# Momma said "Please don't knock me out."



## Bill Mattocks (Sep 10, 2011)

http://www.upi.com/Top_News/US/2011...cused-of-knocking-out-mom/UPI-29461315236634/



> NAPLES, Fla., Sept. 5 (UPI) -- A Florida man was arrested for allegedly knocking out his mother after she complained about his practicing martial arts in their home, authorities said.
> 
> Collier County sheriff's deputies arrested Cory William Morrel, 27, of East Naples after arriving at the home and finding his mother disoriented, the Naples Daily News reported Saturday.
> 
> ...


----------



## Sukerkin (Sep 11, 2011)

Oh dear .  Not only a very bad situation for the family involved but another one of those little 'black marks' against what many still perceive as the violence and aggression inherent in martial arts.

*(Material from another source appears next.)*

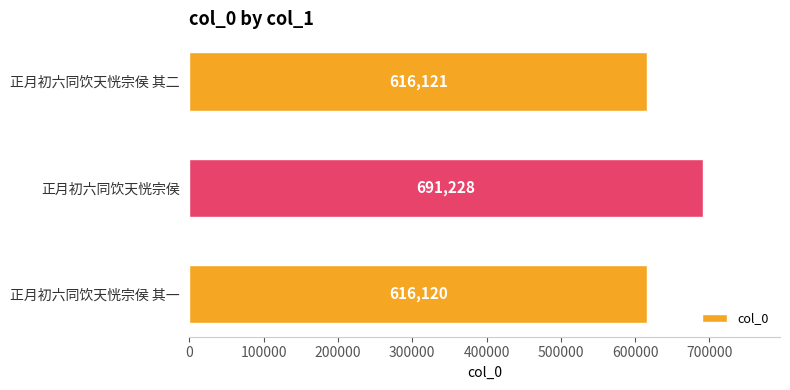

What is the difference between the maximum and minimum values?

75108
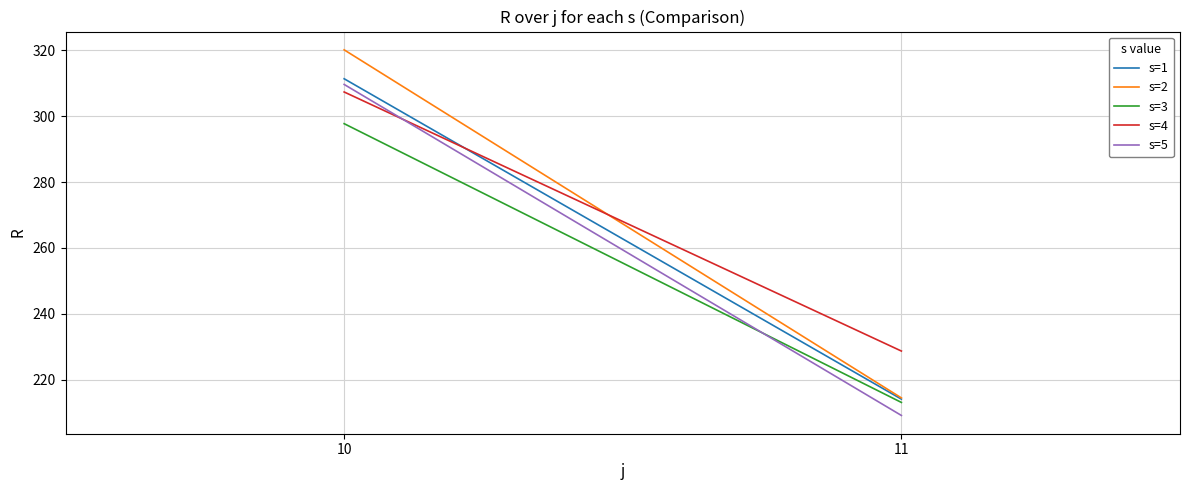

At 11, list the series in order from smallest to largest.

s=5, s=3, s=1, s=2, s=4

Oh and why is a man still living with his mother at 27?


----------



## Touch Of Death (Sep 11, 2011)

Sukerkin said:


> Oh dear .  Not only a very bad situation for the family involved but another one of those little 'black marks' against what many still perceive as the violence and aggression inherent in martial arts.
> 
> Oh and why is a man still living with his mother at 27?

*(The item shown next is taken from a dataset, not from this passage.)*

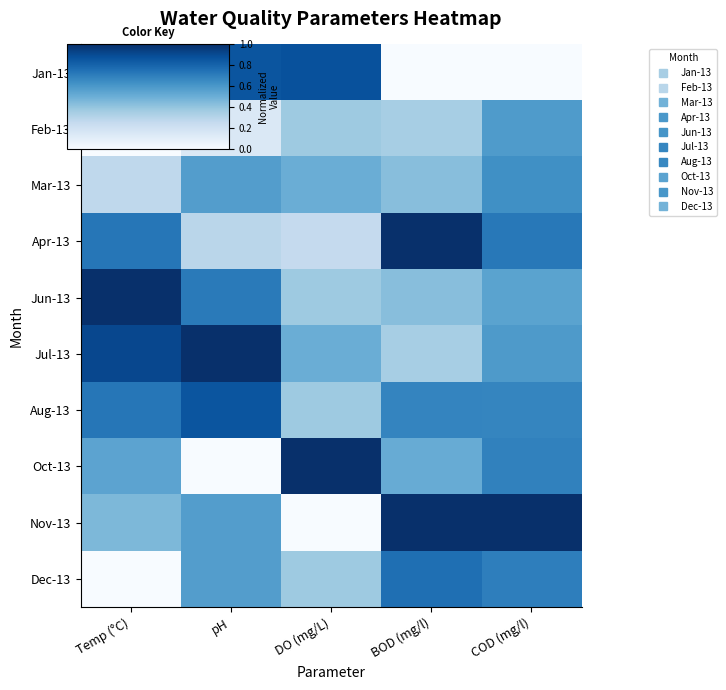

Between Temp (°C) and pH, which is larger?

pH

During the industrial revolution, some well intending people took an animal rights act, and added human children on to the act and made it against the law to let kids work and learn a trade until the age of eighteen. That is a little late for some; they never do get their crap together; so, they end up laying around their mom's house watching soaps, and because they are angry that some immigrant took their job, they occasionally jack mom in the face for her insolence.
Sean


----------



## seasoned (Sep 11, 2011)

Sukerkin said:


> Oh and why is a man still living with his mother at 27?





Touch Of Death said:


> During the industrial revolution, some well intending people took an animal rights act, and added human children on to the act and made it against the law to let kids work and learn a trade until the age of eighteen. That is a little late for some; they never do get their crap together; so, they end up laying around their mom's house watching soaps, and because they are angry that some immigrant took their job, they occasionally jack mom in the face for her insolence.
> Sean


Add FOOL to the above, and it is complete.


----------